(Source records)
/---
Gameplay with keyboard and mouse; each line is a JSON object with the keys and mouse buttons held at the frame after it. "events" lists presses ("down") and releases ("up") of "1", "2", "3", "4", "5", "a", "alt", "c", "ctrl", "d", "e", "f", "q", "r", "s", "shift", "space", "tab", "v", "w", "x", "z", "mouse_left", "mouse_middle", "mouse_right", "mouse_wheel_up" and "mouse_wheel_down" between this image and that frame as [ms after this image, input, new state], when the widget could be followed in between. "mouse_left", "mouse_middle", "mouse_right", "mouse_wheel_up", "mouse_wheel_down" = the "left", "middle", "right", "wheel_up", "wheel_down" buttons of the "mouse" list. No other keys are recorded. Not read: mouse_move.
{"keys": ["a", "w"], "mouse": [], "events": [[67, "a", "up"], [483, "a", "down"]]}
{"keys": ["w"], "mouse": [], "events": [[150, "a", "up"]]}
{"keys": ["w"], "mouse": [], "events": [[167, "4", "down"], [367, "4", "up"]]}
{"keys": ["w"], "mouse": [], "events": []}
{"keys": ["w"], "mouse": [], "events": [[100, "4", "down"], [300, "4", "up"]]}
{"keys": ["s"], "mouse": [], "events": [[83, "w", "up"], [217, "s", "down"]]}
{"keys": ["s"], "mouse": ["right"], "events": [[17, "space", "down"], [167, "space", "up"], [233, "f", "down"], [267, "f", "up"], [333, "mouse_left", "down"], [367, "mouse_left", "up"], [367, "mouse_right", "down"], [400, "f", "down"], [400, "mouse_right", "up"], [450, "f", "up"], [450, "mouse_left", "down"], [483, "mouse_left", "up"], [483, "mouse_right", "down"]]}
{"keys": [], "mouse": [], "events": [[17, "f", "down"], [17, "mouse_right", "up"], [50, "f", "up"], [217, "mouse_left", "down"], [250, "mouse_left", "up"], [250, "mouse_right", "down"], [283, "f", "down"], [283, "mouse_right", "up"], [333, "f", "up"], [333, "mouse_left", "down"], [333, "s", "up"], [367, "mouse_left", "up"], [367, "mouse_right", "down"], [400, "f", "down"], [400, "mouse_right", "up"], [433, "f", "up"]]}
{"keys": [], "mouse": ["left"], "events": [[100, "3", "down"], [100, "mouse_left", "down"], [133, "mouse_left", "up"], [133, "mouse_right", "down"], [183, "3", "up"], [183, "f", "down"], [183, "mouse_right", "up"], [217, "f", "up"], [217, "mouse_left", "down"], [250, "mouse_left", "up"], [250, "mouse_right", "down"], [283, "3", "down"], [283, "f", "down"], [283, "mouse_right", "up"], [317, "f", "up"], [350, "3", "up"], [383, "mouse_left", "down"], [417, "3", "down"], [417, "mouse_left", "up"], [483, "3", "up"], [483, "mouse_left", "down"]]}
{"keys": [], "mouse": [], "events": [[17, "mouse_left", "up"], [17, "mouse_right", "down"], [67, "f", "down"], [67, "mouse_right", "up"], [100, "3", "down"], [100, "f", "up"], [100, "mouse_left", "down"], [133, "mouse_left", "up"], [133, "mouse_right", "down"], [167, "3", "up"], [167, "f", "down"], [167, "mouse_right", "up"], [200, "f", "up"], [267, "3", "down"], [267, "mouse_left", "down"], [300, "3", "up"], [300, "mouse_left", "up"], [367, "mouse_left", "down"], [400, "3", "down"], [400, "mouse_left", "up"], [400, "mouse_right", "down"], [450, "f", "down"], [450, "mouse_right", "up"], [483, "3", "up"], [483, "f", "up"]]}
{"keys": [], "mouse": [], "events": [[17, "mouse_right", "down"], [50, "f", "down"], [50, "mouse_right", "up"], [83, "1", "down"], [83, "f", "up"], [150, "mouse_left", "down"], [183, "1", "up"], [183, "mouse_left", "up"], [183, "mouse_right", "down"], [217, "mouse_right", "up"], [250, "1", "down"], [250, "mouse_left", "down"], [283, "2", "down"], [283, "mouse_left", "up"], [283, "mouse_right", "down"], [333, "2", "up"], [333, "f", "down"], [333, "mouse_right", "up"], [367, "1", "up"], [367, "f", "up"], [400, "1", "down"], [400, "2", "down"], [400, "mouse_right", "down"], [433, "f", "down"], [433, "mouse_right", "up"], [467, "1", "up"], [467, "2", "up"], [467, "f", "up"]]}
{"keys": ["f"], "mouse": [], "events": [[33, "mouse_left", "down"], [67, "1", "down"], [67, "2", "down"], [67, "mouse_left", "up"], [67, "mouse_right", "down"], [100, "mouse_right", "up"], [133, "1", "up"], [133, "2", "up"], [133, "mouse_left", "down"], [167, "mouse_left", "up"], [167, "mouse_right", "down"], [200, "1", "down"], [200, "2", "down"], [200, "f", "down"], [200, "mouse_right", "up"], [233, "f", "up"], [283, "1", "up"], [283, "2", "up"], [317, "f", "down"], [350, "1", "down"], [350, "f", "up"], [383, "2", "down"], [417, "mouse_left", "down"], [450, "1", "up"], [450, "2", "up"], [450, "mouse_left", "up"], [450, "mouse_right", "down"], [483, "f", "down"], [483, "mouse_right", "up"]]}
\---
#### Problem to solve
Output each record precisely as given.

#### Reply
Gameplay with keyboard and mouse; each line is a JSON object with the keys and mouse buttons held at the frame after it. "events" lists presses ("down") and releases ("up") of "1", "2", "3", "4", "5", "a", "alt", "c", "ctrl", "d", "e", "f", "q", "r", "s", "shift", "space", "tab", "v", "w", "x", "z", "mouse_left", "mouse_middle", "mouse_right", "mouse_wheel_up" and "mouse_wheel_down" between this image and that frame as [ms after this image, input, new state], when the widget could be followed in between. "mouse_left", "mouse_middle", "mouse_right", "mouse_wheel_up", "mouse_wheel_down" = the "left", "middle", "right", "wheel_up", "wheel_down" buttons of the "mouse" list. No other keys are recorded. Not read: mouse_move.
{"keys": ["a", "w"], "mouse": [], "events": [[67, "a", "up"], [483, "a", "down"]]}
{"keys": ["w"], "mouse": [], "events": [[150, "a", "up"]]}
{"keys": ["w"], "mouse": [], "events": [[167, "4", "down"], [367, "4", "up"]]}
{"keys": ["w"], "mouse": [], "events": []}
{"keys": ["w"], "mouse": [], "events": [[100, "4", "down"], [300, "4", "up"]]}
{"keys": ["s"], "mouse": [], "events": [[83, "w", "up"], [217, "s", "down"]]}
{"keys": ["s"], "mouse": ["right"], "events": [[17, "space", "down"], [167, "space", "up"], [233, "f", "down"], [267, "f", "up"], [333, "mouse_left", "down"], [367, "mouse_left", "up"], [367, "mouse_right", "down"], [400, "f", "down"], [400, "mouse_right", "up"], [450, "f", "up"], [450, "mouse_left", "down"], [483, "mouse_left", "up"], [483, "mouse_right", "down"]]}
{"keys": [], "mouse": [], "events": [[17, "f", "down"], [17, "mouse_right", "up"], [50, "f", "up"], [217, "mouse_left", "down"], [250, "mouse_left", "up"], [250, "mouse_right", "down"], [283, "f", "down"], [283, "mouse_right", "up"], [333, "f", "up"], [333, "mouse_left", "down"], [333, "s", "up"], [367, "mouse_left", "up"], [367, "mouse_right", "down"], [400, "f", "down"], [400, "mouse_right", "up"], [433, "f", "up"]]}
{"keys": [], "mouse": ["left"], "events": [[100, "3", "down"], [100, "mouse_left", "down"], [133, "mouse_left", "up"], [133, "mouse_right", "down"], [183, "3", "up"], [183, "f", "down"], [183, "mouse_right", "up"], [217, "f", "up"], [217, "mouse_left", "down"], [250, "mouse_left", "up"], [250, "mouse_right", "down"], [283, "3", "down"], [283, "f", "down"], [283, "mouse_right", "up"], [317, "f", "up"], [350, "3", "up"], [383, "mouse_left", "down"], [417, "3", "down"], [417, "mouse_left", "up"], [483, "3", "up"], [483, "mouse_left", "down"]]}
{"keys": [], "mouse": [], "events": [[17, "mouse_left", "up"], [17, "mouse_right", "down"], [67, "f", "down"], [67, "mouse_right", "up"], [100, "3", "down"], [100, "f", "up"], [100, "mouse_left", "down"], [133, "mouse_left", "up"], [133, "mouse_right", "down"], [167, "3", "up"], [167, "f", "down"], [167, "mouse_right", "up"], [200, "f", "up"], [267, "3", "down"], [267, "mouse_left", "down"], [300, "3", "up"], [300, "mouse_left", "up"], [367, "mouse_left", "down"], [400, "3", "down"], [400, "mouse_left", "up"], [400, "mouse_right", "down"], [450, "f", "down"], [450, "mouse_right", "up"], [483, "3", "up"], [483, "f", "up"]]}
{"keys": [], "mouse": [], "events": [[17, "mouse_right", "down"], [50, "f", "down"], [50, "mouse_right", "up"], [83, "1", "down"], [83, "f", "up"], [150, "mouse_left", "down"], [183, "1", "up"], [183, "mouse_left", "up"], [183, "mouse_right", "down"], [217, "mouse_right", "up"], [250, "1", "down"], [250, "mouse_left", "down"], [283, "2", "down"], [283, "mouse_left", "up"], [283, "mouse_right", "down"], [333, "2", "up"], [333, "f", "down"], [333, "mouse_right", "up"], [367, "1", "up"], [367, "f", "up"], [400, "1", "down"], [400, "2", "down"], [400, "mouse_right", "down"], [433, "f", "down"], [433, "mouse_right", "up"], [467, "1", "up"], [467, "2", "up"], [467, "f", "up"]]}
{"keys": ["f"], "mouse": [], "events": [[33, "mouse_left", "down"], [67, "1", "down"], [67, "2", "down"], [67, "mouse_left", "up"], [67, "mouse_right", "down"], [100, "mouse_right", "up"], [133, "1", "up"], [133, "2", "up"], [133, "mouse_left", "down"], [167, "mouse_left", "up"], [167, "mouse_right", "down"], [200, "1", "down"], [200, "2", "down"], [200, "f", "down"], [200, "mouse_right", "up"], [233, "f", "up"], [283, "1", "up"], [283, "2", "up"], [317, "f", "down"], [350, "1", "down"], [350, "f", "up"], [383, "2", "down"], [417, "mouse_left", "down"], [450, "1", "up"], [450, "2", "up"], [450, "mouse_left", "up"], [450, "mouse_right", "down"], [483, "f", "down"], [483, "mouse_right", "up"]]}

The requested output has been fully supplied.